Source text →
Letters about the creative life by Warren Ellis, a writer from England. Was this forwarded to you? Subscribe.

INSPIRATIONS

📖 “Look for what you notice but no one else sees.” Rick Rubin’s THE CREATIVE ACT (UK) (US) is a book of aphorisms on the creative life, sometimes obvious, sometimes penetrating, sometimes exactly what you need to hear.

🎙️ “Lost In The Abyss…” is an amazing seven-hour mix from Dark Ambient Noisescapes, which I’ve been disappearing into for days.

🎞️ A 15-minute (French, English subtitles) portrait of composer Eliane Radigue, towards the end of her electronic mad scientist phase. I love seeing how people in creative fields other than mine do their work.

💭 “Comic books was telling about all kinds of inventions that they’d done today. I used to read them all the time. I go by the Bible in a lot of things. It says God takes foolish things to dumbfound the world. So I consider comic books as foolish things so I read all the comic books. Sure enough, they wrote about the first atomic bomb in a comic book, TV wristwatch, all these things in the comic books were happening.

Sun Ra, in conversation with David Toop, OCEAN OF SOUND

OPERATIONS

LAB MODE

I’ve been in what I think of as Lab Mode for the last week. In theory, I should switch over into Production Mode next week, but I think production will get put in a four-hour daily block and the rest of the time Lab Mode will persist. I was contacted the other day by a comics artist I admire about doing something together, and I have half-baked notions for other things piled up that I need to experiment upon.

Lab Mode is the space where I invent shit. To the outside world, this looks remarkably like being in a trance. Harry Harrison:

Joan's mother, a paragon of virtues in all other ways, does not realize the basic needs of a writer or she would not have opened the door when I was writing, as she did once years ago when we were staying in her home, and say, 'Harry, since you aren't doing anything, would you go to the store for me.' A writer's family understands; my daughter knows when I have that glassy look in the eye and am staring into space that I am not to be disturbed because I am 'working'.

(From the book HELL’S CARTOGRAPHERS, this piece preserved online here)

This is where you sort through all the stuff you’ve shovelled on to the compost heap in the back of your head. The whole point of reading as widely as you can is to enrich that compost. If you want to write comics, read anything but comics, because comics are for studying. You need to drill down into comics to learn their tools and effects.

The thing you notice may be the thing nobody else sees.

That’s how you learn how to operate the medium. Everything else, you get from other artforms. Sounds counter-intuitive, but think about this: the formative influences on Brian Bendis were David Mamet and Aaron Sorkin.

Extracted records →
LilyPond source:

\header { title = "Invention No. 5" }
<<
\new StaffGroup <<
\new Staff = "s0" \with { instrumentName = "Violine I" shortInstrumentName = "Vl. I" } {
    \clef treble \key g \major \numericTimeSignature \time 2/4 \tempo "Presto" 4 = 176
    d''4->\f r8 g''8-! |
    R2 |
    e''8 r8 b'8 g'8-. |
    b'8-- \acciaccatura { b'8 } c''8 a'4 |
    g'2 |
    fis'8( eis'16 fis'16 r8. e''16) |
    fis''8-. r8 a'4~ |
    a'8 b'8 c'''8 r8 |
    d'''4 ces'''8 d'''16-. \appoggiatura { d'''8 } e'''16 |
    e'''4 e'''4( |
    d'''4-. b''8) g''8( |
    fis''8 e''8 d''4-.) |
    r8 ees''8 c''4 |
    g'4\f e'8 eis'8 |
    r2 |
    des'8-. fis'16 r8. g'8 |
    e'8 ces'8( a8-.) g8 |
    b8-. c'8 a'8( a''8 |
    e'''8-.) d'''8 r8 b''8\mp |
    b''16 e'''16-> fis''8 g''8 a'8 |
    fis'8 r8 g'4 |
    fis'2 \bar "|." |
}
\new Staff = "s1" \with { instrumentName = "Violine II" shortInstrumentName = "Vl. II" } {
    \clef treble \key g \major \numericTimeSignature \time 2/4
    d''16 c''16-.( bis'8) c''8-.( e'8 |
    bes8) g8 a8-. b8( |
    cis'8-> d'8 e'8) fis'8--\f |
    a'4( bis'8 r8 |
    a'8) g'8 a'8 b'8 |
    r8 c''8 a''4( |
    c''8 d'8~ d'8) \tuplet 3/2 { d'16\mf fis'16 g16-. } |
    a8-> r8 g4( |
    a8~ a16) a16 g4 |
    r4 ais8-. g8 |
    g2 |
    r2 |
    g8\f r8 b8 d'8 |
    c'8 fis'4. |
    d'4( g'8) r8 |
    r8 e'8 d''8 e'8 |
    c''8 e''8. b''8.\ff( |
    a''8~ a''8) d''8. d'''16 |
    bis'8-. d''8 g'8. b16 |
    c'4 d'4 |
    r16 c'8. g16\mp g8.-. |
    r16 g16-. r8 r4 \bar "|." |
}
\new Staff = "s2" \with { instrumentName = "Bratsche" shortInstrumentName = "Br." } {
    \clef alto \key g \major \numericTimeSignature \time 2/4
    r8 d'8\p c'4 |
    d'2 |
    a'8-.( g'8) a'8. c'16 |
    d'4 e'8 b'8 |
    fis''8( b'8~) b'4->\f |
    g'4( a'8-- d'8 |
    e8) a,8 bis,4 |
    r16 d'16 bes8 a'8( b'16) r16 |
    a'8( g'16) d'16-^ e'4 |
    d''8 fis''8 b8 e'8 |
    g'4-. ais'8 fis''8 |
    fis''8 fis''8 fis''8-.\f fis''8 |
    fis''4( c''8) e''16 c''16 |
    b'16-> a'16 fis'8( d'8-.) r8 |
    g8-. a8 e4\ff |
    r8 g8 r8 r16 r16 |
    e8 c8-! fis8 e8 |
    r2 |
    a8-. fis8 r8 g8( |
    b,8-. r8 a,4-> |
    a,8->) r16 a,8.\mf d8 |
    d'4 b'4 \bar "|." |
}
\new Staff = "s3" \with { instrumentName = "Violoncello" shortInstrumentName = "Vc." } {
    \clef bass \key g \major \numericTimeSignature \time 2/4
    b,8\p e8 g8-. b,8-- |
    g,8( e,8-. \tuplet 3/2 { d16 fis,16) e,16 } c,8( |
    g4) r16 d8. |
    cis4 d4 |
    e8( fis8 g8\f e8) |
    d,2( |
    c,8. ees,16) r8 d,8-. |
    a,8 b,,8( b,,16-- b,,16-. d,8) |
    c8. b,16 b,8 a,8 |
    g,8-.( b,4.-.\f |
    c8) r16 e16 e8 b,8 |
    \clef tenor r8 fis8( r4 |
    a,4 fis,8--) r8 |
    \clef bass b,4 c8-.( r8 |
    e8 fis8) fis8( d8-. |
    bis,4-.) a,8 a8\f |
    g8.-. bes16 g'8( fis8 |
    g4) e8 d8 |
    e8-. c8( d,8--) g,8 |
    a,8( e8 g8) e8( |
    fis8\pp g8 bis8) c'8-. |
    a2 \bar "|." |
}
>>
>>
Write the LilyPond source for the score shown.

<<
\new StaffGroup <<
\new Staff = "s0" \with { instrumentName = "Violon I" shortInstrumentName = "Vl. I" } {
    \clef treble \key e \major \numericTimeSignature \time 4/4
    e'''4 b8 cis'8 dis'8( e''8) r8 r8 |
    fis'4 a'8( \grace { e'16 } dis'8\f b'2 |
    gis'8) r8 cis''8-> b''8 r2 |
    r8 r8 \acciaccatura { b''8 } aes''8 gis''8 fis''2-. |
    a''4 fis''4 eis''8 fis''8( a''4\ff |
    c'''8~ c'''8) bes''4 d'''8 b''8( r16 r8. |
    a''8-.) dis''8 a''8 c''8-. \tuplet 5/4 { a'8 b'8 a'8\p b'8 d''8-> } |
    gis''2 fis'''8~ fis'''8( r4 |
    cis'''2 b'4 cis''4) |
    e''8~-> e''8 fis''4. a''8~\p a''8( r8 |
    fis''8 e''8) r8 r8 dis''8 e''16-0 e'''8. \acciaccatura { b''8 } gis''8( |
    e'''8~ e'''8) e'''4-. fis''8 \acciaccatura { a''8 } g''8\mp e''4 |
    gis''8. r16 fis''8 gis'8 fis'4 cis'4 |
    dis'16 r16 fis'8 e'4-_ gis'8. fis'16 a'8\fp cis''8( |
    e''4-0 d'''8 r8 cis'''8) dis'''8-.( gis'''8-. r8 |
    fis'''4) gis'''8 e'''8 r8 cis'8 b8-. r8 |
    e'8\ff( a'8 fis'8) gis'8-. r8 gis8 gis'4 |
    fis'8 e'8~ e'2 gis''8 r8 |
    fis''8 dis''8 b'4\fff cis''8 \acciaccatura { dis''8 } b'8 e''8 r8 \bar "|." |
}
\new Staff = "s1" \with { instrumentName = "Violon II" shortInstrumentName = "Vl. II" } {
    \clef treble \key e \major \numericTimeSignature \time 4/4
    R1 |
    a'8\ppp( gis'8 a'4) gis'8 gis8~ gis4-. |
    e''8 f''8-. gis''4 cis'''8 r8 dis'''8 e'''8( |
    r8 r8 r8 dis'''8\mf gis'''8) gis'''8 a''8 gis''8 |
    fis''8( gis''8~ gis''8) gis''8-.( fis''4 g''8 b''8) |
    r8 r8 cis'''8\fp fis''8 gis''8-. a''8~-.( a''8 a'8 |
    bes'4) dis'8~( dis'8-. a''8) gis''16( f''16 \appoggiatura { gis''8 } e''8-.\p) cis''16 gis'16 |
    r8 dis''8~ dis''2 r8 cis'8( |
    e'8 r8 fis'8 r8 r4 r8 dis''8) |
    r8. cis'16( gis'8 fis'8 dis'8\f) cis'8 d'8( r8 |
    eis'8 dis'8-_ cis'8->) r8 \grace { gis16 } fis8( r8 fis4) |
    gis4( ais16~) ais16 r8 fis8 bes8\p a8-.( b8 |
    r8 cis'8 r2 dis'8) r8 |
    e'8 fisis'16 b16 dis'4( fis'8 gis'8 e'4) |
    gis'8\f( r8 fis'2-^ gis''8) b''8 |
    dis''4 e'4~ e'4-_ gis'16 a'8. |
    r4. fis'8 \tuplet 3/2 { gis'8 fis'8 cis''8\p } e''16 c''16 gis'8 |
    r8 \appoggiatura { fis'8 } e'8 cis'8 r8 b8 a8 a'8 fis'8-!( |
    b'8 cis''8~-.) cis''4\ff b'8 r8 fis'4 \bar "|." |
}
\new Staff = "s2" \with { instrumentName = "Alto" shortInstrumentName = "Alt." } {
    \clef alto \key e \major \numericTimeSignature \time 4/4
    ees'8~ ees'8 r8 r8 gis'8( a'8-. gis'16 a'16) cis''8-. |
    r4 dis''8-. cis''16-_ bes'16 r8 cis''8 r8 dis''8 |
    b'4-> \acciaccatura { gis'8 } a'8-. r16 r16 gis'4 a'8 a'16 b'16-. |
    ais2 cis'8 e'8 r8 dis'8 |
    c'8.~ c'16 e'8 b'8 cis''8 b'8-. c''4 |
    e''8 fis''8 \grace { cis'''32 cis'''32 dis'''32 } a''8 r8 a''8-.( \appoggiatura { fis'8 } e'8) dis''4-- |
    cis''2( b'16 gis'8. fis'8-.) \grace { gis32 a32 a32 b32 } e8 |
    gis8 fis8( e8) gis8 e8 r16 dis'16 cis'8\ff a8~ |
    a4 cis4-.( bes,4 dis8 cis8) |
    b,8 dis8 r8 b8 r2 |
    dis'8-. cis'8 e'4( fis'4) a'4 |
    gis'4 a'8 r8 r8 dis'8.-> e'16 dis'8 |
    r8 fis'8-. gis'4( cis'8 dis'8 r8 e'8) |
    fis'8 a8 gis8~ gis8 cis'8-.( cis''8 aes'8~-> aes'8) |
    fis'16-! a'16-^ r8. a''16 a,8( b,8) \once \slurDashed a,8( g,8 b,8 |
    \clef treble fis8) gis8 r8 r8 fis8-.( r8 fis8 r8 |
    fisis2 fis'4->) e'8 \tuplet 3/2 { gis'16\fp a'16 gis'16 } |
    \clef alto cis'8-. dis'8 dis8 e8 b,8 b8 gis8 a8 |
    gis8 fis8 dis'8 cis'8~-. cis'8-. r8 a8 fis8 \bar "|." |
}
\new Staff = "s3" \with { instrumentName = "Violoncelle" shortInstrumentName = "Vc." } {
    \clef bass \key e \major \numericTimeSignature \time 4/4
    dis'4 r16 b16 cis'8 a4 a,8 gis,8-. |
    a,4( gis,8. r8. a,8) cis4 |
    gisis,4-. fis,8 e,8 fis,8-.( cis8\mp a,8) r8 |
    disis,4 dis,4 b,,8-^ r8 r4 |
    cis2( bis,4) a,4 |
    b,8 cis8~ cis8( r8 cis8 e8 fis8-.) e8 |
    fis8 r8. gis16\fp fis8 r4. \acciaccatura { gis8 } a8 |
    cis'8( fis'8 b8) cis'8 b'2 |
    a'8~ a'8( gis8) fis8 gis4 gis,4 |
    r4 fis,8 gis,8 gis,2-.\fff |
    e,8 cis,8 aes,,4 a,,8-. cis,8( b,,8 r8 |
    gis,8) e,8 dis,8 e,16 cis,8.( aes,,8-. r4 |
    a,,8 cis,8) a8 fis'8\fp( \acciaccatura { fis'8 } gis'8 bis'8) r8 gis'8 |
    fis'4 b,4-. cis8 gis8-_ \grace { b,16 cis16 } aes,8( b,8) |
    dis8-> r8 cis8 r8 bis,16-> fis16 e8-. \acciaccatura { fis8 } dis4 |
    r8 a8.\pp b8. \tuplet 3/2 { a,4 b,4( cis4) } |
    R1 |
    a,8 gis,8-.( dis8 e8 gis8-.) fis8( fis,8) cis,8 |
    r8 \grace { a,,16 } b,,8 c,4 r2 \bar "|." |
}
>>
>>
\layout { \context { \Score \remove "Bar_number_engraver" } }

Exercise → Update the creative-life letter from "INSPIRATIONS" through "into for days.", putting "hypnotic" wherever "amazing" appears.

Finished task →
INSPIRATIONS

📖 “Look for what you notice but no one else sees.” Rick Rubin’s THE CREATIVE ACT (UK) (US) is a book of aphorisms on the creative life, sometimes obvious, sometimes penetrating, sometimes exactly what you need to hear.

🎙️ “Lost In The Abyss…” is an hypnotic seven-hour mix from Dark Ambient Noisescapes, which I’ve been disappearing into for days.